Miałem wrażenie, że się duszę, że pomału zaczynam umierać.

Zobaczyłem niebieskie oczy, usłyszałem śmiech, poczułem jej dłoń na moim policzku, jej kciuk sunął po mojej dolnej wardze, zmuszając mnie do uchylenia ust. Nie chciałem już poczuć niczego więcej, wiedziałem, ze wtedy złamałbym się kompletnie w każdy możliwy sposób, bez możliwości powrotu.

Nie mogłem po sobie nic pokazać, nie mogłem pozwolić aby zauważyli, musiałem zamknąć oczy i odetchnąć, spróbować walczyć z gulą w gardle i oczami, które zaczęły robić się wilgotne.
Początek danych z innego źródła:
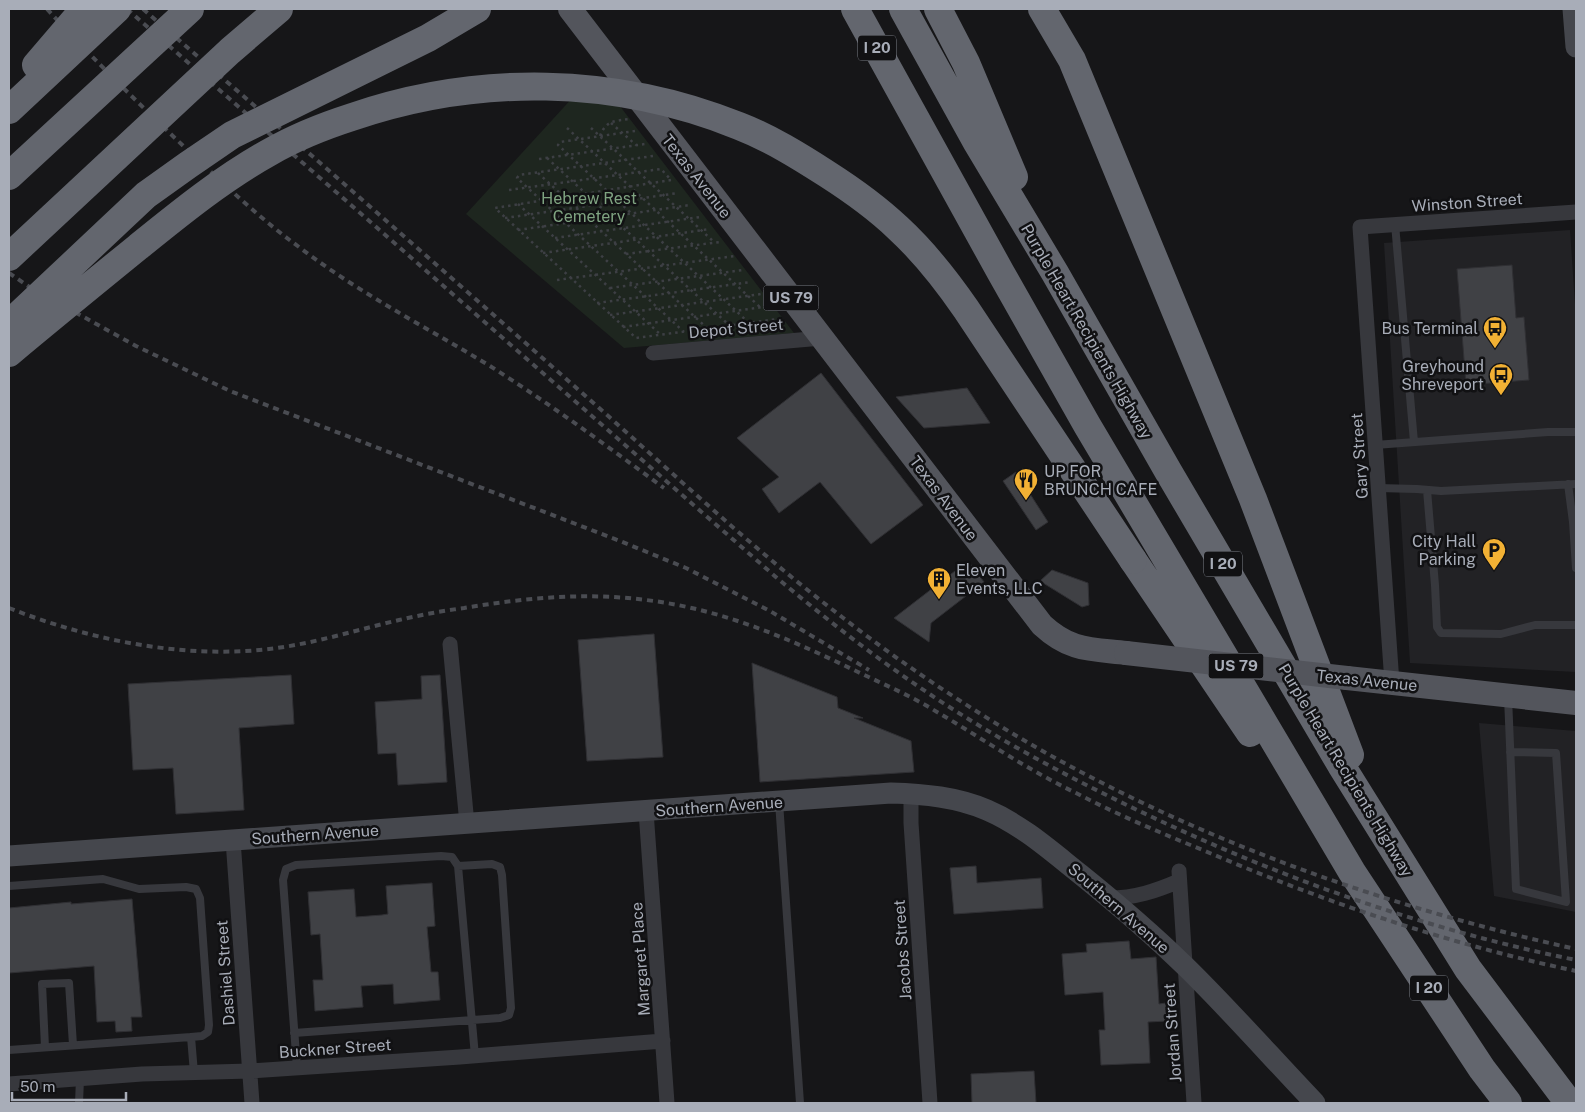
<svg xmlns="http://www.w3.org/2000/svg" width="1585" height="1112" font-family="'Public Sans',sans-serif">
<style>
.built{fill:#222225}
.green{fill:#1e261f}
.building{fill:#404145;stroke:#303034}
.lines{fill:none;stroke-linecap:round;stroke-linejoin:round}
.path{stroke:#3d3f44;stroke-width:2.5;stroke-dasharray:2.5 4;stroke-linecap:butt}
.lane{stroke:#37383d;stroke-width:8}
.street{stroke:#37383d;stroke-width:15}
.secondary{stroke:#45474d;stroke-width:21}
.primary{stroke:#53555c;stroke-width:24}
.highway{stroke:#63666e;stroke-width:28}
.rail{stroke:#4a4c52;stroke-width:4;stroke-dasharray:6 5;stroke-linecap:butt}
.primary-bridge{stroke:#53555c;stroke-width:24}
.highway-bridge{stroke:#63666e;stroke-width:28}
.labels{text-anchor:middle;stroke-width:5;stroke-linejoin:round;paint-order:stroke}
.shield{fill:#111113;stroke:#7b7e86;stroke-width:1}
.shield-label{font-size:15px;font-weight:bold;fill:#a8adb8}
.street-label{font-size:16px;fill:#a8adb8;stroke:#111113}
.park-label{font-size:16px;fill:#7fa381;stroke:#111113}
.poi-label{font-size:16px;fill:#a8adb8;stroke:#111113;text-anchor:end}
</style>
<rect width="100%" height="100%" fill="#161618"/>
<!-- built -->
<path class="built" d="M1570,230L1576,319V672L1410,663L1384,243Z
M1479,723L1576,731V912L1494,896Z"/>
<!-- green -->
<path class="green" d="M575,95L616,101L794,333L624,348L466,214Z"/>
<!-- building -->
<path class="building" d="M1512,265L1516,318L1524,317L1529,380L1466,385L1457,269Z
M821,373L923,505L871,544L820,482L779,513L762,489L779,477L737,438Z
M967,388L990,423L924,428L896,397Z
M1016,472L1048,522L1036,530L1003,481Z
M968,561L984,582L931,623L929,642L894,618Z
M1052,570L1088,583L1089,605L1082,607L1040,581Z
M654,634L663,757L587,761L578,640Z
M752,663L837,697L838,708L863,718H854L911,741L914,772L760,782Z
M291,675L294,724L239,728L244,810L176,814L173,768L133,770L128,684Z
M440,675L447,782L398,785L396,753L378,754L375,702L422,699L421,676Z
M976,866L977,883L1041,878L1043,908L954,914L950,868Z
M432,883L435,926L427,927L431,972H438L440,1000L394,1004L393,984L361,986L363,1007L315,1011L313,980H323L320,934L311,935L308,892L354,889L356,917L382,915L388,914L386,886Z
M132,899L142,1017H131L132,1031L116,1032L115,1021L97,1022L94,966L9,973V908L71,902V904Z
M1129,941L1131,959L1156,957L1159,1004L1166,1003L1167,1021L1148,1022L1150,1063L1101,1065L1099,1030H1105L1103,992L1065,995L1062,954L1087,952L1086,944Z
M1034,1071L1036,1103H972L971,1074Z"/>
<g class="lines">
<!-- path -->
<path class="path" d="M611,123L636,145
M567,128L761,308
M591,128L714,242
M635,131L560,142L558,145L749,323
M600,136C606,120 615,121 630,119
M653,156L519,175L517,178L684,332
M547,158L729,325
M539,159L645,144
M538,173L707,328
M671,180L495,208L636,338L778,319
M509,190L661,169L671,180
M518,204L661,335
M505,218L678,193
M518,230L690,205
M555,238L700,217
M543,253L710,229
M626,254L720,242
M557,280L735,256
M610,288L743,270
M597,303L751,282
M610,315L761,294
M623,327L770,306"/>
<!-- lane -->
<path class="lane" d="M1395,224L1414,442
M1375,445L1548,432H1576
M1568,484L1573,522L1576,568
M1378,488L1417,489L1441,491L1576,484
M1427,490L1435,585L1437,627L1441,633L1501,634L1535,625H1576
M1508,697L1516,889L1566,902L1556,753L1510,752
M779,802L800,1103
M9,886L103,879L139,889L186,887L196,889L200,898L209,1025L208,1032L202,1036L191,1037
M294,1033L500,1018L509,1015L511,1008L502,875L500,867L492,864L458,866
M45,1047L42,984L69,983L73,1045
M9,1050L191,1037L194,1073
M297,1068L283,880L286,869L296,865L441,856L452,857L458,866L475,1056
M79,1103L80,1079"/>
<!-- street -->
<path class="street" d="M653,353L822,338
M450,644L467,824
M1392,683L1360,227L1576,212
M911,794V823L930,1103
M646,811L667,1103
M233,840L252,1103
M1179,871L1194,1103
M1109,898C1135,898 1156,891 1179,881
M9,1084L142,1074L250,1071L460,1057L663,1041"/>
<!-- secondary -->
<path class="secondary" d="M1573,9L1576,47
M9,856L891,793C924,794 957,797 987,810C1022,825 1051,851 1080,874C1116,903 1152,934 1185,966C1230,1010 1272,1058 1315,1103"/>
<!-- primary -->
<path class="primary" d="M570,9L1042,625C1070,651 1090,649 1126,653
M1347,678L1576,703"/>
<!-- highway -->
<path class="highway" d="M855,9L1001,273L1087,425L1352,872L1482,1069L1508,1103
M903,9L976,141L1055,273L1168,471L1341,765L1468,969L1569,1103
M938,9L966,63L1014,177
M1042,9L1072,60L1253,499L1350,755
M1133,560L1250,733"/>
<!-- rail -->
<path class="rail" d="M47,9C94,60 144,109 195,157C228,188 262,220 299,247C359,293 426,327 490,366C550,404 607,446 664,488
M127,9L777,578C826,619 877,659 931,695C994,737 1062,774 1131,807C1272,875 1422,929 1576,960
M143,9C293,139 442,269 590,400C673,473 754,550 842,617C897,660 955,699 1015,735C1185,836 1384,907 1576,949
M9,273L28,286L136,346L230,391L620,541L686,568L770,611L869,670
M9,608C90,640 182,659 269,649C313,644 356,630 399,620C420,615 442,611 464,608C525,598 585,592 646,600C722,609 790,639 858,672C883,684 909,695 932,709C980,737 1026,769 1076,793C1118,815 1161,833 1205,851C1325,902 1448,944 1576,971"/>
<!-- primary-bridge -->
<path class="primary-bridge" d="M1126,653L1347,678"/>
<!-- highway-bridge -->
<path class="highway-bridge" d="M36,65L84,9
M9,110L117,9
M9,176L190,9
M9,257L230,51L279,9
M9,324L146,195L188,165L232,135L428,38L477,9
M9,353C52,317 95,282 138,247C180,213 223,178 270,152C296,137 324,126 352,117C478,74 615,76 739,126C770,138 799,156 827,174C852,190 877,208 898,228C924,252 946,280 966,309L1133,560"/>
</g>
<!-- icons -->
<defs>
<g id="bus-pin" transform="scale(1.25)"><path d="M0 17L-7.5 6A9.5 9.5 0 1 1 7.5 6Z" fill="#f2b134" stroke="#111113"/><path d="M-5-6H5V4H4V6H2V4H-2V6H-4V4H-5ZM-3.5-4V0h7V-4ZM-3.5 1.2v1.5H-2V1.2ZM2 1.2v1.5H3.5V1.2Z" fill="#111"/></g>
<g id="restaurant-pin" transform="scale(1.25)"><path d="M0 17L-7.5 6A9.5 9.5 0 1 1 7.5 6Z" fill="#f2b134" stroke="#111113"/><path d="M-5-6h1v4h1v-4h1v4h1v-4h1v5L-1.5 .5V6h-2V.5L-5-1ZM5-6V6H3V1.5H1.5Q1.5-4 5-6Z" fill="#111"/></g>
<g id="parking-pin" transform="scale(1.25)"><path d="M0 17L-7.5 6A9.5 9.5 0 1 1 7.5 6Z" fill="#f2b134" stroke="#111113"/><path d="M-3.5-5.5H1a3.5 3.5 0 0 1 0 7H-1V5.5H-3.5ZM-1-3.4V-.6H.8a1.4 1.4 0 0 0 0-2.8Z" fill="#111"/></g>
<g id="building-pin" transform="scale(1.25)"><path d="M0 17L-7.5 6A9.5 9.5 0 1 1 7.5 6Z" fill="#f2b134" stroke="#111113"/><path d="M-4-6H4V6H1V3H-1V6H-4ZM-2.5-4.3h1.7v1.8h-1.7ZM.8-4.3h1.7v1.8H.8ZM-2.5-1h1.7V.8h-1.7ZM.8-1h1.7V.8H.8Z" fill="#111"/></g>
</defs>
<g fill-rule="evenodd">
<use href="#bus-pin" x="1495" y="328"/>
<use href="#bus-pin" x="1501" y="375"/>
<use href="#restaurant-pin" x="1026" y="480"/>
<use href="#parking-pin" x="1494" y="550"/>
<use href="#building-pin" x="939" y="579"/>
</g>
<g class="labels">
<!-- shield labels -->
<g class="shield">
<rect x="858" y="35.5" width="38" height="25" rx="4"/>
<rect x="763.5" y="285.5" width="55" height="25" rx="4"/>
<rect x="1204" y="551.5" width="38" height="25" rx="4"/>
<rect x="1208.5" y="653.5" width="55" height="25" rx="4"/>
<rect x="1410" y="975.5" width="38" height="25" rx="4"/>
</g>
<g class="shield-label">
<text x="877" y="53">I 20</text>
<text x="791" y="303">US 79</text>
<text x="1223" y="569">I 20</text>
<text x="1236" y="671">US 79</text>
<text x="1429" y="993">I 20</text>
</g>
<!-- street labels -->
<g class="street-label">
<text transform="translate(697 176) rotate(52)" y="6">Texas Avenue</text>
<text transform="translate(1467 202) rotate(-4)" y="6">Winston Street</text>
<text transform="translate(736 328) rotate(-5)" y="6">Depot Street</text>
<text transform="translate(1087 331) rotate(60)" y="6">Purple Heart Recipients Highway</text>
<text transform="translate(1359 456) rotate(-94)" y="6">Gary Street</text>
<text transform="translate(944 498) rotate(53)" y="6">Texas Avenue</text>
<text transform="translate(1367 680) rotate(6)" y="6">Texas Avenue</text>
<text transform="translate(1346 770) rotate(59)" y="6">Purple Heart Recipients Highway</text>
<text transform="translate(719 806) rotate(-4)" y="6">Southern Avenue</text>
<text transform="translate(315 834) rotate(-4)" y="6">Southern Avenue</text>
<text transform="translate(1119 908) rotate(41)" y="6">Southern Avenue</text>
<text transform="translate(902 950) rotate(-94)" y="6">Jacobs Street</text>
<text transform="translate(640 959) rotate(-94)" y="6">Margaret Place</text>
<text transform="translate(225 973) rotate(-94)" y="6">Dashiel Street</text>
<text transform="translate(1172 1033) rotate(-94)" y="6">Jordan Street</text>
<text transform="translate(335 1048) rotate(-4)" y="6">Buckner Street</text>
</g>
<!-- park labels -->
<g class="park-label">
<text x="589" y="204">Hebrew Rest<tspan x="589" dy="18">Cemetery</tspan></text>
</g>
<!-- poi labels -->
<g class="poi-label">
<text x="1478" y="334">Bus Terminal</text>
<text x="1484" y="372">Greyhound<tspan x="1484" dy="18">Shreveport</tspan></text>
<text x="1044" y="477" text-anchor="start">UP FOR<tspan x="1044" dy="18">BRUNCH CAFE</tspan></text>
<text x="1476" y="547">City Hall<tspan x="1476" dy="18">Parking</tspan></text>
<text x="956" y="576" text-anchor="start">Eleven<tspan x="956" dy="18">Events, LLC</tspan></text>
</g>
</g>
<!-- border -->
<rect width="1585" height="1112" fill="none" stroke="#a8adb8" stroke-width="20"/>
<!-- scale -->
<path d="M12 1092v8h114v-8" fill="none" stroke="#a8adb8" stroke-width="2.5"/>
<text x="20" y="1092" font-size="15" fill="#a8adb8" stroke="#111113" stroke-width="4" paint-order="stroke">50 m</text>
</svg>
- Mogę już stąd iść?- zapytałem.

Ewangelina próbowała coś ze mnie wyczytać, nie była jednak w stanie przebić się przez kamienny wyraz mojej twarzy.

- Aaronie...

- Tak słyszałem, jest dla niej szansa, jednak ostatnim czego chce jest mówienie o Kat w tym miejscu, zresztą powinniście poinformować innych o swoim odkryciu.

- Ale...

- On ma racje Ewangelino, to nie jest dobre miejsce aby o tym mówić, ale wierz mi ja też pragnę teraz tego co ty- złożył pocałunek na wierzchu jej dłoni.- Zapraszam za mną panie Sanders.

Starałem się nie przewrócić oczami, kiedy Gabriel poprowadził nas do ślepej uliczki, jednak zanim zdążyłem rzucić jakąś kąśliwą uwagą, Gabriel przycisnął dłoń do ściany, tak jak ostatnio, a nas owiało chłodne powietrze i jasne światło słońca.

- Gdzie my jesteśmy?- zasłoniłem oczy przed światłem, które po spędzonym czasie w tunelach oślepiało całkowicie.

- U podnóża szczytu świata, głównej siedziby aniołów, ludzie znają jednak to miejsce jako Mount Everest.

- Wyjaśnicie mi w jaki sposób przenieśliście mnie do Nepalu?- na wspomnienie czerwone nieba i pustyni, przebiegł mnie zimny dreszcz.

- Winna- Ewangelina spuściła wzrok- wybacz, że nie zostałeś o tym poinformowany, ale nie znałeś tego miejsca, a nam zależało na czasie, a jakby na to nie patrzeć, jestem Wielkim Demonem i mogę przenosić przez piekło kogo chcę i kiedy chcę, ale i tak nie lubię używać tej zdolności... Skazywanie kogoś na przejście piekła, brrr, horror. Och i wybacz, że to zrobiłam to już się nie powtórzy.

- Świetnie, miło wiedzieć- irytacja w moim głosie była wręcz namacalna.

- Naprawdę przepraszam...

- Nie musisz mnie przepraszać Ewangelino, jednak chcę wrócić, przemyśleć wszystko.

Rodzice mojej żony spojrzeli na siebie i zgodnie pokiwali głowami.

- Dobrze, powiesz mojemu ojcu, że niedługo wrócę i będziemy mogli zacząć planować?

- Jasne- powiedziałem nie słuchając zupełnie co do mnie powiedziała.

- Tutaj jesteś, Lena wszczęła niezły alarm po tym jak zniknąłeś.

Stałem w samym środku pałacowej szklarni, zapach roślin uderzył w moje nozdrza, szybciej niż głos Nicolausa.

- Wszystko dobrze?

- Byłeś przyjacielem mojego ojca, prawda?- odwróciłem się do niego, już na pierwszy rzut oka widać było, że jest bardzo zdenerwowany.